WXZ is in final negotiations for a ground lease with University Circle Inc., the nonprofit development group for the East Side neighborhood that’s home to academic, cultural and health care institutions, to build 59 rental units on Hazel Drive in a $10 million project.

“There is not a lot of new rental product out there,” said Mr. Swindell, who sees University Circle as a strong submarket. Competing rentals in nearby suburbs are older, and newer product is usually on the periphery of the area.

At the opposite end of the spectrum from pricey projects on scarce urban sites are new rentals by Beachwood-based Redwood Capital Management. Redwood builds and rents single-story, two-bedroom apartment homes with attached garages that passersby might mistake for condominiums.

“We don’t have pools or party centers and our residents do not have to pay for them,” said Steve Kimmelman, Redwood’s owner. “We think it’s very attractive for people to rent without someone above them or below them”.

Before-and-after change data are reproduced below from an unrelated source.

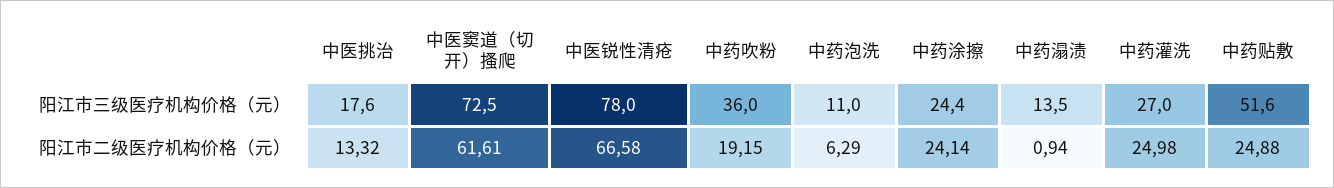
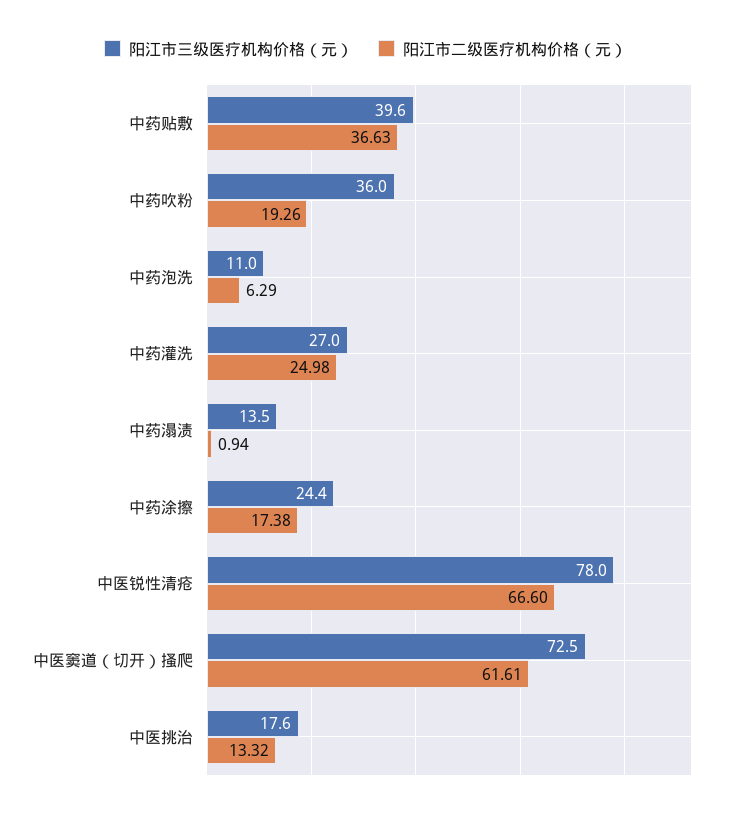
阳江市三级医疗机构价格（元）, 中药贴敷: 51.6 -> 39.6
阳江市二级医疗机构价格（元）, 中医锐性清疮: 66.58 -> 66.6
阳江市二级医疗机构价格（元）, 中药吹粉: 19.15 -> 19.26
阳江市二级医疗机构价格（元）, 中药涂擦: 24.14 -> 17.38
阳江市二级医疗机构价格（元）, 中药贴敷: 24.88 -> 36.63

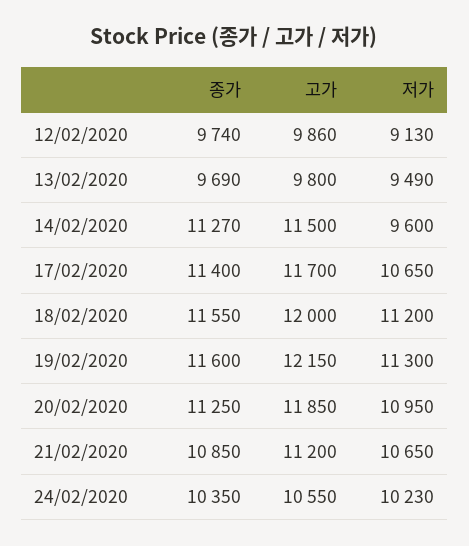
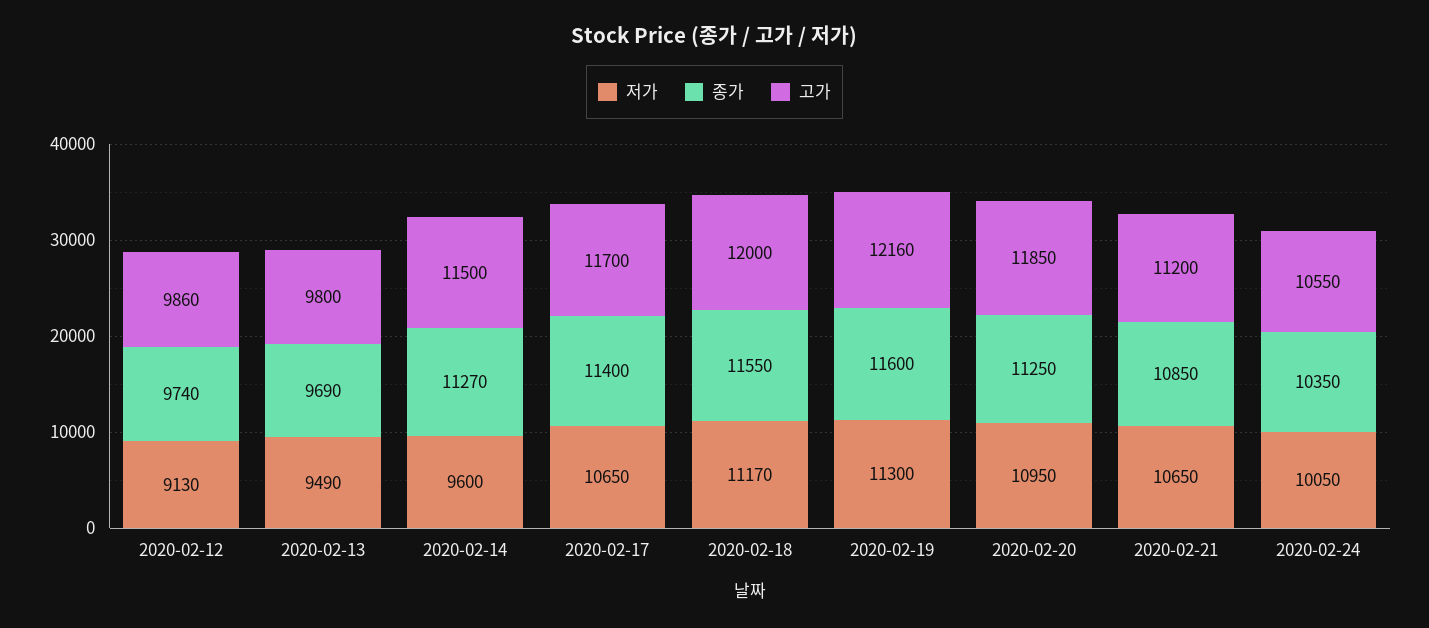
저가, 18/02/2020: 11200 -> 11170
고가, 19/02/2020: 12150 -> 12160
저가, 24/02/2020: 10230 -> 10050

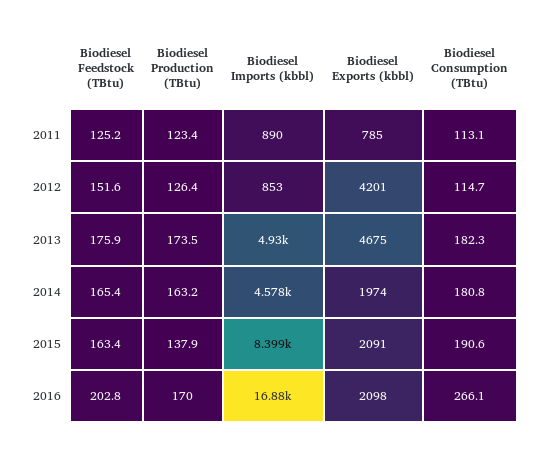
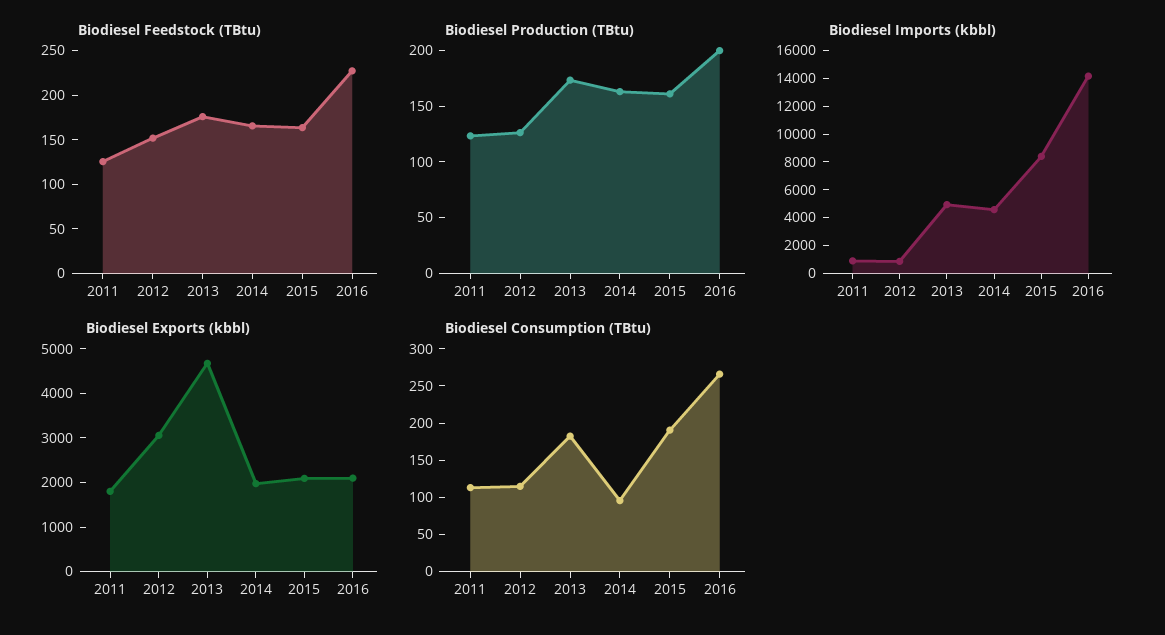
Biodiesel Exports (kbbl), 2011: 785 -> 1800
Biodiesel Exports (kbbl), 2012: 4201 -> 3000
Biodiesel Consumption (TBtu), 2014: 180.8 -> 100
Biodiesel Production (TBtu), 2015: 137.9 -> 160
Biodiesel Feedstock (TBtu), 2016: 202.8 -> 230
Biodiesel Production (TBtu), 2016: 170 -> 200
Biodiesel Imports (kbbl), 2016: 16880 -> 14000

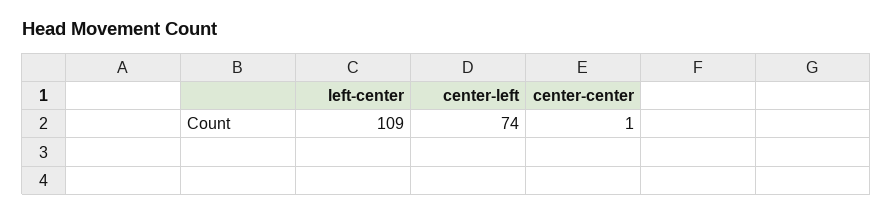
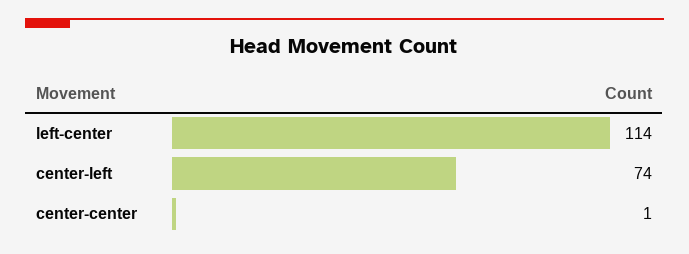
left-center: 109 -> 114

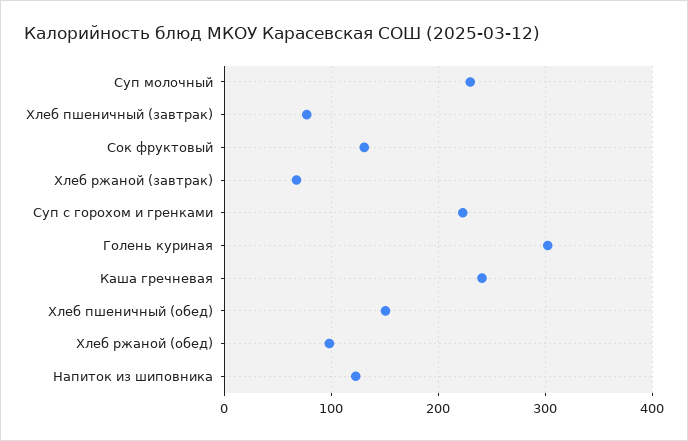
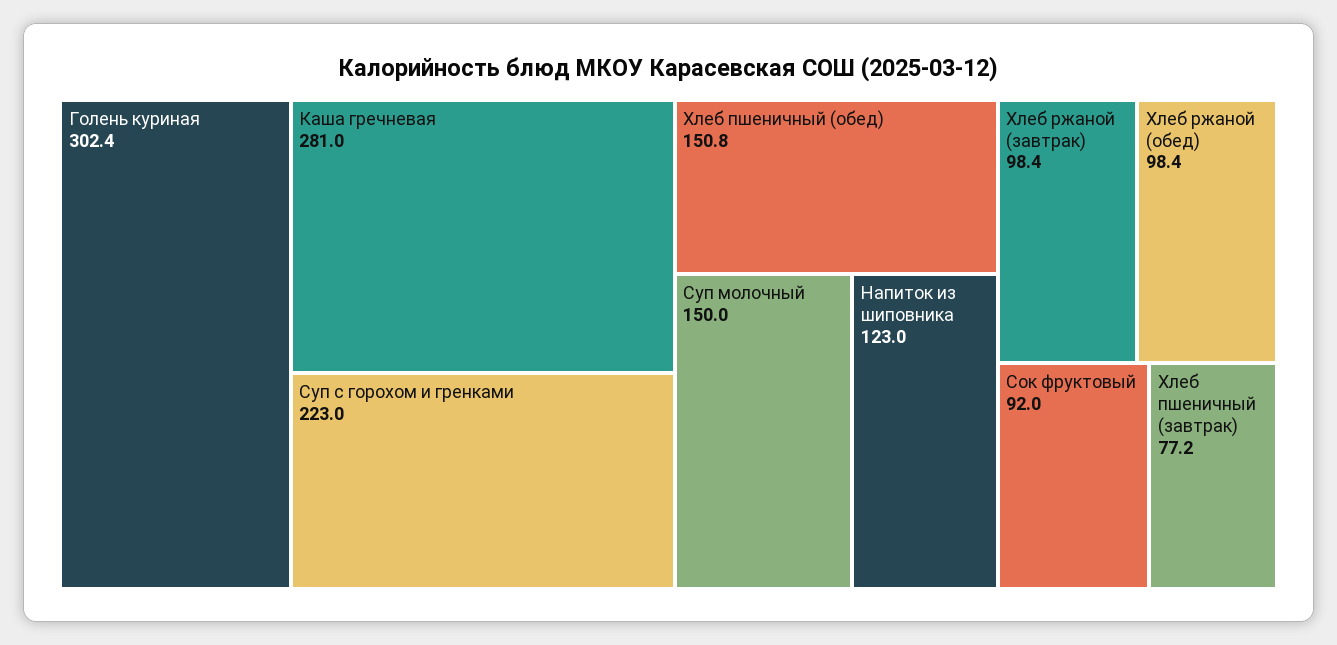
Суп молочный: 230 -> 150
Сок фруктовый: 130 -> 92
Хлеб ржаной (завтрак): 70 -> 98.4
Каша гречневая: 240 -> 281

The single-story design makes the rental properties fit areas that have had recent new-home growth and are glutted with unsold home sites. Mr. Kimmelman has won rezoning to multifamily in such cases in Green and Olmsted Falls.


New growth for Redwood

Redwood has contracted for Pride One Construction of Medina to build units in new rental complexes in Cuyahoga Falls and North Ridgeville as well as additional units on a site adjoining its just-completed, 100-unit Emerald Ridge Luxury Apartments in Green. Projects in Pickerington and Oregon, Ohio, also are afoot.

Redwood likes to build units in no more than 50-suite phases because that reduces equity requirements, which eases the ability to win construction and permanent financing, Mr. Kimmelman said. The approach also allows Redwood to stop construction immediately if leasing slows. All told, Redwood plans to add a total of 300 suites in five locations over the next 12 months, surpassing 100 units in 2009.

Ralph McGreevy, executive vice president of the Northeast Ohio Apartment Association, said his members believe they have weathered the storm of the dour real estate market and see the worst behind them. Many more owners, from out of town as well as locally, are looking to build in the region, he said.

In a sign of the shift from the American dream of home ownership, Mr. McGreevy noted that regional apartment owners reduced their vacancy levels over last winter, which traditionally has been a lost period for renting units.

“We’re looking at a new paradigm in this industry,” he said.